Such experience was, indeed, a vital factor. When fresh squadrons were posted into the hot spot, 11 Group, they usually suffered more casualties than the tired squadrons still there. Battle-hardened 501 Squadron, at Biggin Hill for the whole period of inland attack preceding 7 September, lost nine aircraft and four pilots during that fortnight; but 616 and 253 Squadrons, posted in from other Groups, lost respectively twelve aircraft and five pilots, and thirteen aircraft and nine pilots, within a week.

To the initial vulnerability of newcomers was added the inevitable loss, as the fighting went on, of fully experienced leaders. By 7 September roughly one in five of all Dowding’s squadron commanders, and one in three of his flight commanders, had been killed or wounded. Many of those who survived were flying two, three, or even four combat sorties a day. Sooner or later, such intolerable nervous strain must lead to disaster.

Dowding’s successive steps to maintain the battle strength of 11 Group were a clear indication of his troubles. In the early phases he had simply withdrawn squadrons which suffered heavy losses or became exhausted and replaced them with others from outside the Group. This, however, meant a cumbrous movement by road to shift all the squadron ground staff and equipment. So in the interests of speed he had soon begun to move in only the squadron’s aircraft and pilots, together with sixty or seventy – later, as few as thirty or forty – of its key ground staff.* With many of the normal services being supplied by ground staff of the departed squadron, this tended to weaken squadron organisation and esprit de corps. Park’s own preferred solution was simply to bring in experienced pilots as individuals from other Groups, but at first Dowding had rejected this. Squadrons, with their strong corporate loyalty and keenness to excel, resented being ‘milked’ of their best pilots – who, in any case, were needed to ‘bring on’ their less experienced colleagues.
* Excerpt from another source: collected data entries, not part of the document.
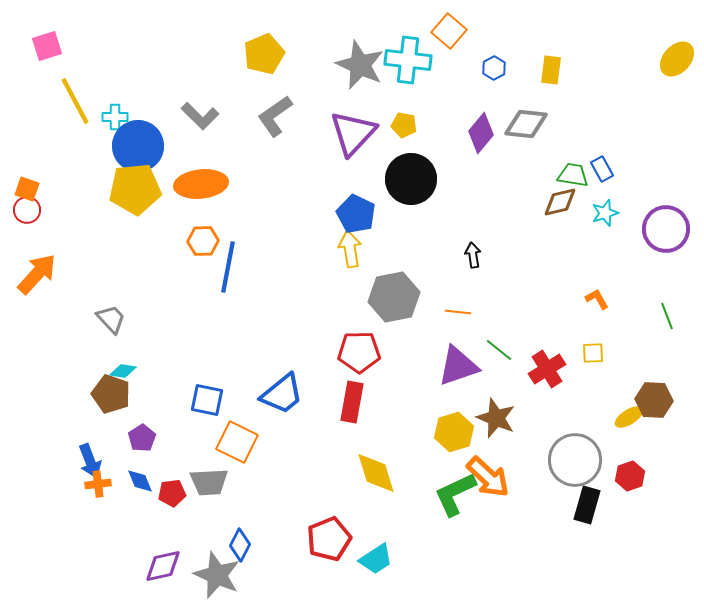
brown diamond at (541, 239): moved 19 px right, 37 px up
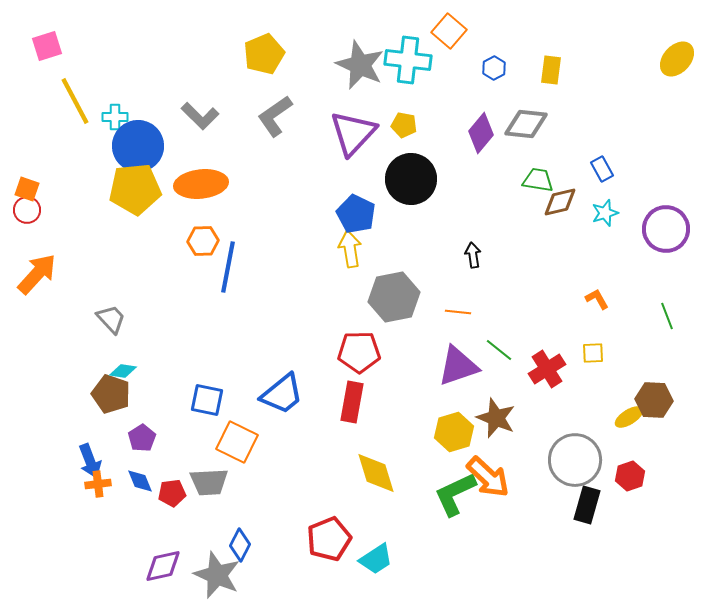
green trapezoid at (573, 175): moved 35 px left, 5 px down
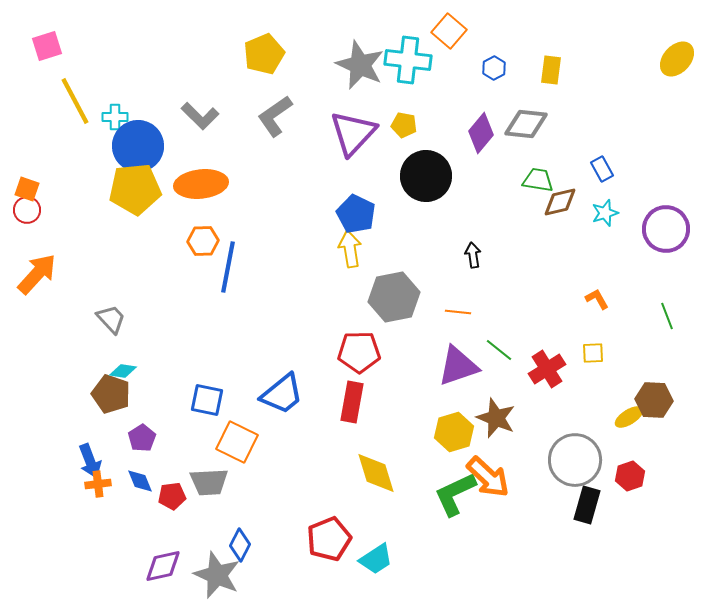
black circle at (411, 179): moved 15 px right, 3 px up
red pentagon at (172, 493): moved 3 px down
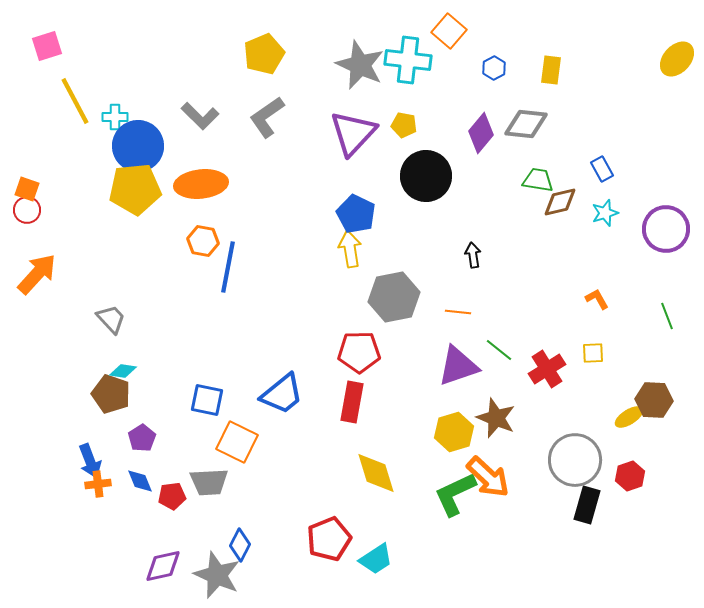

By 6 September every Hurricane or Spitfire squadron that could reasonably be used in 11 Group or the two ‘hot’ adjoining sectors (Duxford in 12, Middle Wallop in 10) was either serving there, or had been serving there in the previous month. There were no further fresh squadrons fit to take the place of the battered ones. As Dowding later wrote: ‘By the beginning of September the incidence of casualties became so serious that a fresh squadron would become depleted and exhausted before any resting or reformed squadron was ready to take its place.’9 On 6 September, Fighter Command, though still very much in being, was a wasting asset.

So, as the losses mounted, Dowding was forced to introduce what he called his ‘Stabilisation Scheme’, promulgated on 8 September. By this, the squadrons were divided into three classes. Category A, the operationally fit, were all packed into 11 Group and the Duxford and Middle Wallop sectors. Category B, partially fit, with a number of experienced pilots in each squadron, were all located in 10 and 12 Groups and were to be brought up to strength so that they could relieve A squadrons. Category C, as yet deemed unfit to tackle enemy fighters, and with only half-a-dozen experienced pilots each, could serve in any Group except 11, but were to be placed in the areas most remote from the German bases – mainly in 13 Group. Cross-posting of experienced pilots from squadron to squadron, to maintain the strength of the As, was now to be the norm. Such a scheme, with its depressing effect on the traditional belief of each squadron that it was better than the next, would never have been contemplated by Dowding had he not been virtually at his wits’ end how to sustain 11 Group in face of the intense attacks on its sector stations.

Fortunately, relief was soon to be forthcoming: not from Dowding’s new arrangements, but from the enemy’s change of objective.

* For his outstanding part in the attack, carried out by five Hampdens of 49 and 83 Squadrons, Flight Lieutenant R. A. B. Learoyd was awarded the VC.

* There were twenty-one squadron movements between 24 August and 6 September. A transport flight and motor transport units were formed to help deal with this traffic, which could range from Kent to Scotland.